ASSIGNED TASK 1:
Answer these from the profile of Bart Visman and Marc Pantus:
(a) For which singer was the song cycle "Zeven levensliederen en een aanslag" written?
(b) Which themes does Bart Visman return to in his choice of texts?
(c) In what year did Marc Pantus graduate in Audio-visual Design?
ASSIGNED TASK 2: Extend the profile of Bart Visman and Marc Pantus, picking up after its final sentence.

Top of PASSAGE FOR REVIEW

He has created a new Opera together with Marc Pantus, ‘De allochtoon’. Together with the same text writer he created a song cycle for tenor and IVC-Prizewinner Peter Gijsbertsen “Zeven levensliederen en een aanslag”.

In his music, Bart Visman seeks to give musical expression to all that is higher, grander, and all that draws people out of the mundane. For this he uses all the musical resources (both tonal and atonal) at his disposal. In his choice of texts he returns again and again to such significant themes as life, love and death, producing music that is full of longing, at once joyful and melancholic.

Marc Pantus | Bass-baritone, stage director, writer
© Tonny de Rover

Marc Pantus initially studied theatre design at the Rietveld Academy of Visual Arts in Amsterdam where he graduated in Audio-visual Design in 1989. Immediately afterwards he began his singing studies at the Utrecht Conservatoire and at the Royal Conservatoire in The Hague. There he also followed the opera class and obtained the diploma Performing Musician in 1997.

Bottom of PASSAGE FOR REVIEW
Top of SUPPLIED INFORMATION

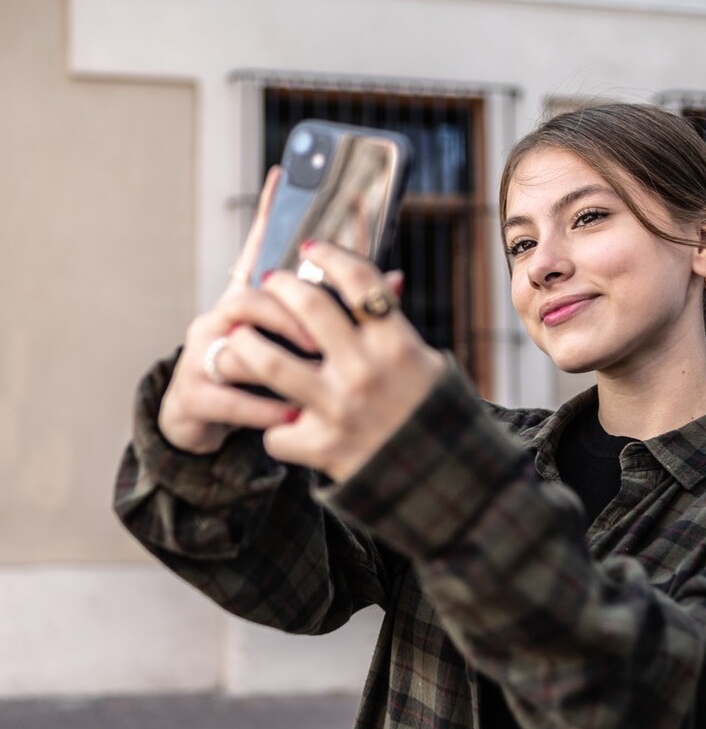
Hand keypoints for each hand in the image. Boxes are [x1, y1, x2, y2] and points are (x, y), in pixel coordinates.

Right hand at [157, 167, 318, 453]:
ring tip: (312, 366)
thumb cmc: (264, 378)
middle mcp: (220, 319)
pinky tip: (289, 415)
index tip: (284, 176)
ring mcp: (200, 354)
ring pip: (236, 344)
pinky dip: (261, 409)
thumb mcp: (302, 344)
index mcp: (249, 301)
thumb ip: (343, 313)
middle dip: (290, 310)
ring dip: (277, 357)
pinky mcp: (192, 394)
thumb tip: (397, 279)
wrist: (202, 423)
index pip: (259, 249)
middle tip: (325, 330)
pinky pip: (228, 397)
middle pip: (251, 297)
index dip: (269, 214)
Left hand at [225, 240, 446, 482]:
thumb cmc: (432, 413)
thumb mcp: (427, 362)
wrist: (442, 480)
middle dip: (282, 285)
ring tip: (240, 336)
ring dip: (245, 343)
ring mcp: (339, 409)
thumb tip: (386, 278)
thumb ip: (395, 327)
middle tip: (272, 282)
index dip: (329, 256)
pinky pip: (275, 431)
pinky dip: (274, 428)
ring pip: (266, 362)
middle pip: (307, 307)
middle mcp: (365, 370)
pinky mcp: (321, 447)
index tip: (312, 249)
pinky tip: (280, 424)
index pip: (358, 280)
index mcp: (397, 344)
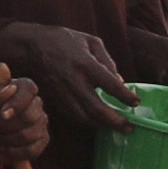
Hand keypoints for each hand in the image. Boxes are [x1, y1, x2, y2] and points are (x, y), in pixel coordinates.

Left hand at [0, 56, 52, 167]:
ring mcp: (41, 123)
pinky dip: (12, 152)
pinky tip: (4, 147)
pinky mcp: (42, 141)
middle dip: (5, 126)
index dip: (17, 103)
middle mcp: (36, 104)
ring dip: (5, 139)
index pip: (29, 89)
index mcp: (22, 88)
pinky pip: (31, 150)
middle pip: (29, 116)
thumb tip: (10, 89)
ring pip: (27, 135)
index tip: (2, 114)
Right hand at [2, 20, 135, 129]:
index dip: (124, 96)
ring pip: (84, 117)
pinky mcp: (55, 99)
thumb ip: (108, 61)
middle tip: (130, 127)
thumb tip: (120, 82)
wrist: (32, 46)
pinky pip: (74, 116)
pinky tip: (99, 122)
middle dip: (115, 121)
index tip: (136, 102)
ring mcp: (63, 92)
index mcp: (85, 63)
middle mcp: (73, 80)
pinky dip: (88, 122)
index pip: (109, 84)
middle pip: (96, 108)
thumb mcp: (91, 41)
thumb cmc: (64, 40)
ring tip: (117, 128)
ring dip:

Bottom of SUPPLIED INFORMATION

EXPECTED OUTPUT 1:
(a) Tenor and IVC-Prizewinner Peter Gijsbertsen.
(b) Life, love and death.
(c) 1989.

EXPECTED OUTPUT 2:
He was selected for the Steans Institute for Young Artists at the Ravinia Festival in Chicago (U.S.A.), where he was taught by Thomas Allen, Christa Ludwig, Barbara Bonney, Elisabeth Söderström and Roger Vignoles, among others. In 2001 he founded i piccoli holandesi serious comedy & opera. Originally purely focused on comic opera repertoire from the eighteenth century. Since then Marc Pantus has sung, designed and directed productions by Johann Adolf Hasse and Francesco Bartolomeo Conti that have received acclaim in the press. The productions could be seen at the Holland Early Music Festival in Utrecht, the Aqua Musica Festival in Amsterdam, the van Wassenaar Festival and the Voi-z Festival in Zwolle. After these productions Marc Pantus made Don Quijote, cut & paste opera in 2005 and Sancho Pança in 2006, the latter consisting for a large part of a never before performed opéra comique by Philidor. At the beginning of 2009 Pantus made Doodleuk, a solo performance with cantatas by Bach and Telemann and a story by Thomas Bernhard.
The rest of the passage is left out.